Sweeney Todd

Sweeney Todd
By Stephen Sondheim and Hugh Wheeler. Directors: Adam Fisher and Bethany Levy. The Roo Theatre Company, Shellharbour (NSW). November 12 - 27, 2010

Sitting in the back rows of the old Her Majesty Theatre I remember Geraldine Turner as Nellie Lovett in the first Sydney production of Sweeny Todd, and that was about all. Ever since I have been adverse to its swanky Gothic tale - but in the front row of the Roo's production, the show all fell into place. Nothing but the complex delight of Sondheim compositions could have redeemed the perverse story of criminal revenge and cannibalism. Dickensian macabre becomes a platform and rationale for an almost vaudevillian plethora of melodrama, emotion, sentimentality and romance.

The Roo production of this sophisticated yet engaging piece was entirely up to its artistic challenge, in terms of set, costume, direction and above all, the prodigious and disciplined talent of its leads and ensemble. The show proved honest, capable, tight and exciting, a true jewel for Illawarra theatre. Daniel Kenyon brought substantial experience and high accomplishment in Sydney musical companies to the harmonies and complexities of the demanding role of Sweeny, while Evan Kerr proved a true jack in the box younger talent in the versatile role of Tobias Ragg. Anne-Marie Fanning made the whole enterprise of recycling human flesh plausible, stepping between singing and acting effortlessly. Brett Johnson and Kiara Vinton didn't miss a beat as the hapless lovestruck couple, and Ainsley Oates was a delight in Mid Victorian prostituted subterfuge as Lucy Barker. Josif Jovanovski brought a rich vocal range, and with the Parlor Songs revealed what this show is really about. For Sondheim, and the Roo, it was a showcase for musical virtuosity and talent, almost art for art's sake. The ensemble was entirely adequate, and the company numbers, especially the Ballad, City on Fire, Elixir and the rambunctiously indigestible God, That's Good, were an assembled delight.

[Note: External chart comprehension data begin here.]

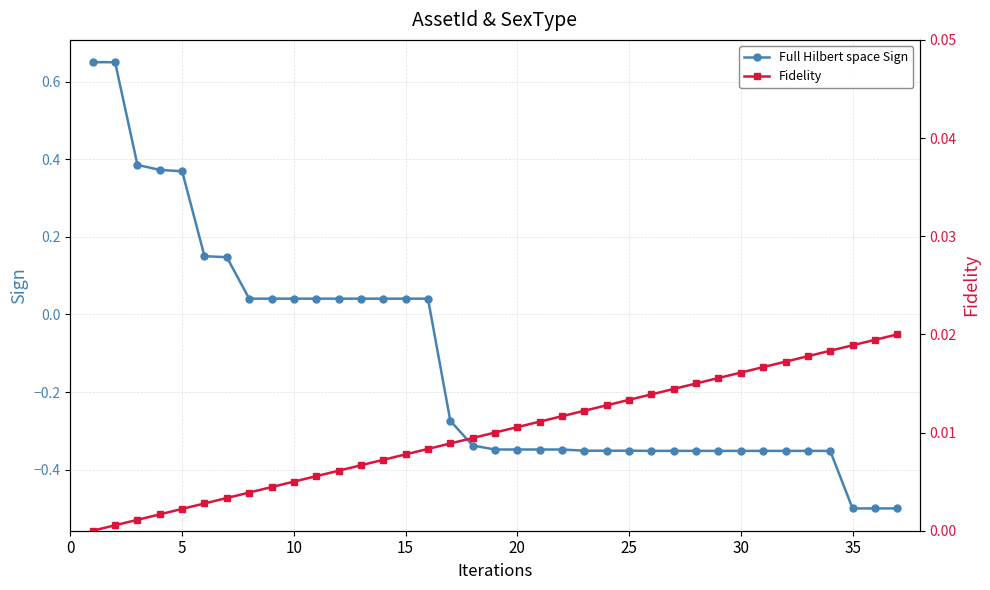

What is the sum of all Fidelity values?

0.4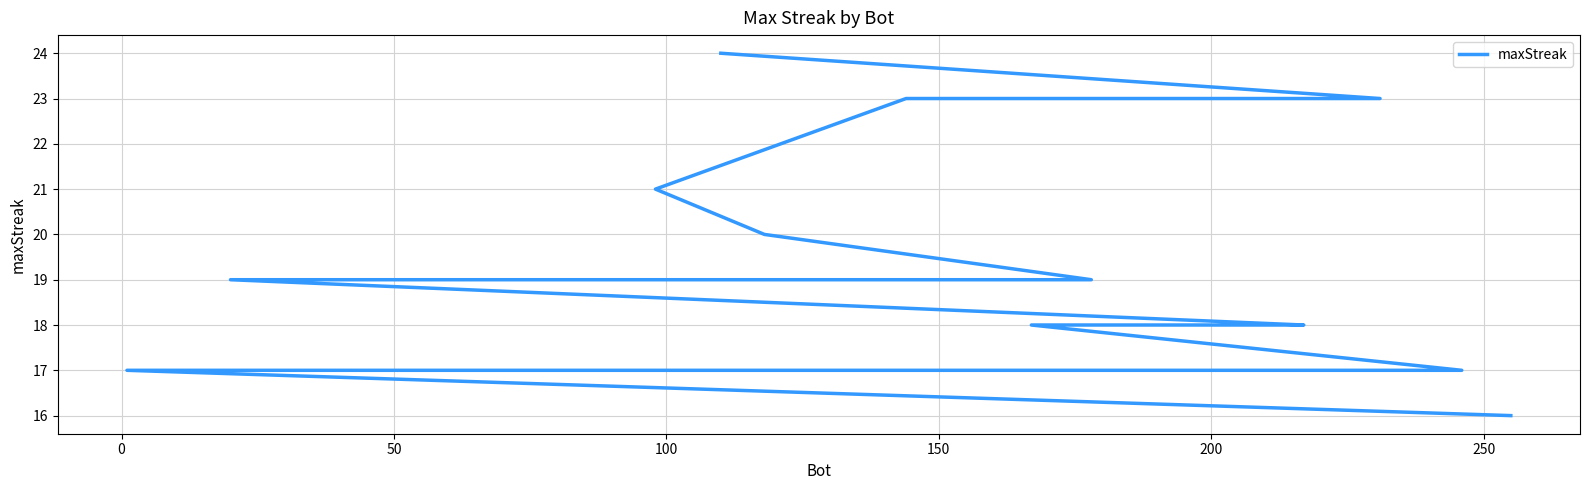

Count the number of data series in this chart.

1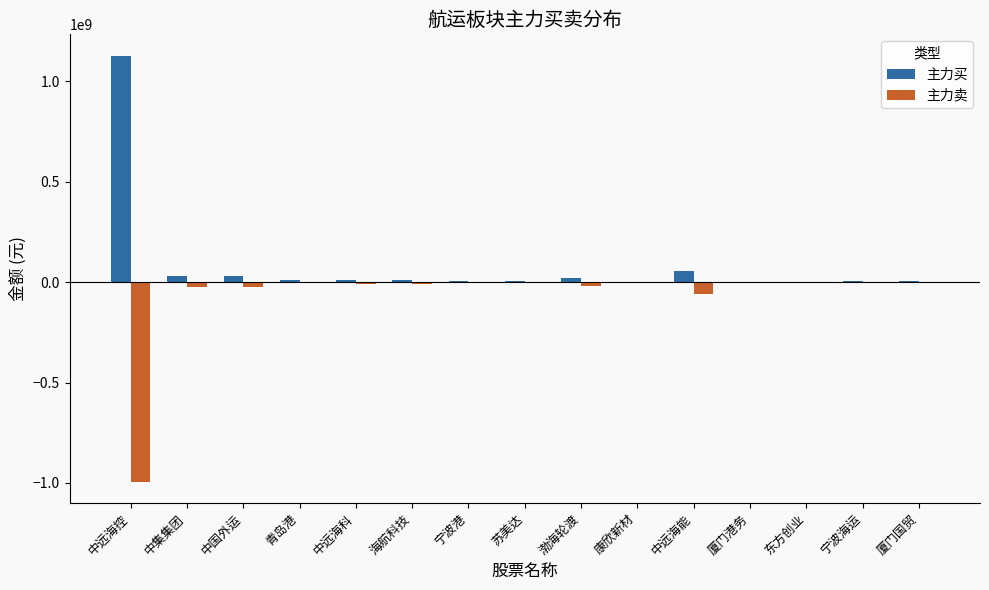

At which category is the sum across all series the highest?

中远海控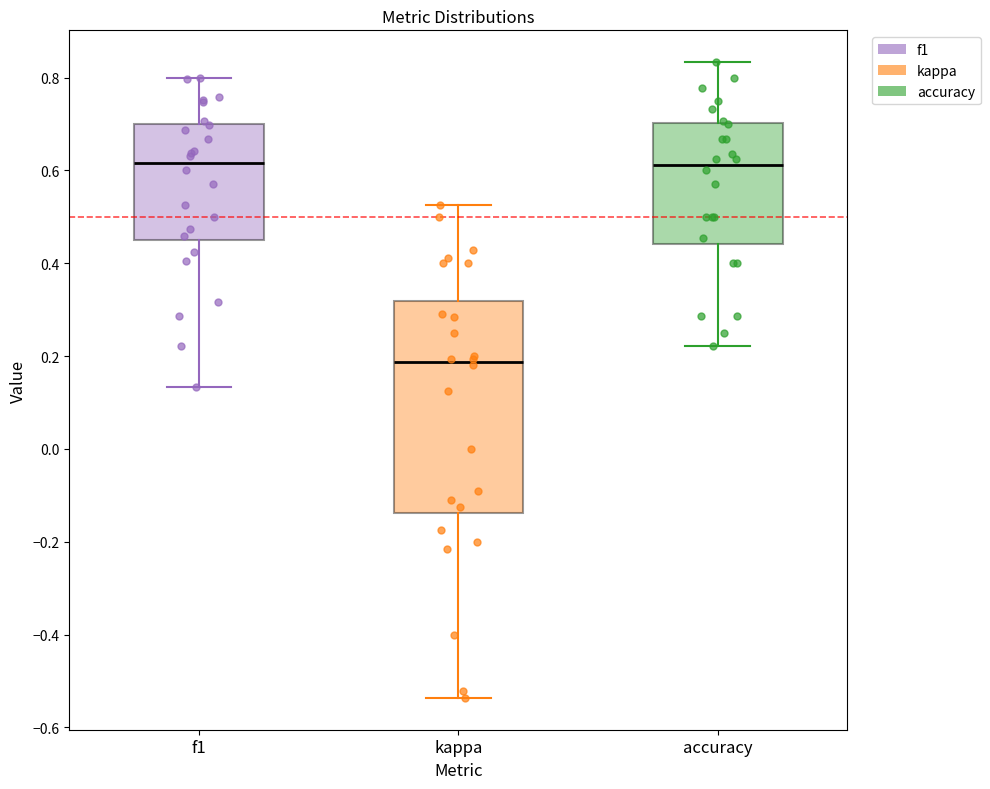

Which box's median line is the lowest?

kappa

The staging was fully visualised, including the unstairs/downstairs mobile deus ex machina of execution. The large Roo space was a constant plane of moving lights, cast, steps, notices and fog - Dicken's London set for modern appetites. The stage did seem to empty to bare white in the first half of Act One - spots were used for solos in the Second, and could have been throughout. Yet lighting on the whole was complex, fast and colourful. The show is a license for old fashioned theatricality and emotional intensities, and Roo rose to this occasion.

Ending 2010, with over 20 years in the game, the Roo Company scrubs up impressively indeed. The directors, Adam Fisher and Rachae Hannae, ensured a complex, baroque piece, of 30 songs and as many scene changes, ran like a well made and tuned machine. Under the warm late November salt scented skies on the Illawarra South Coast the night proved to be a fulfilling community occasion, and charming artistic delight.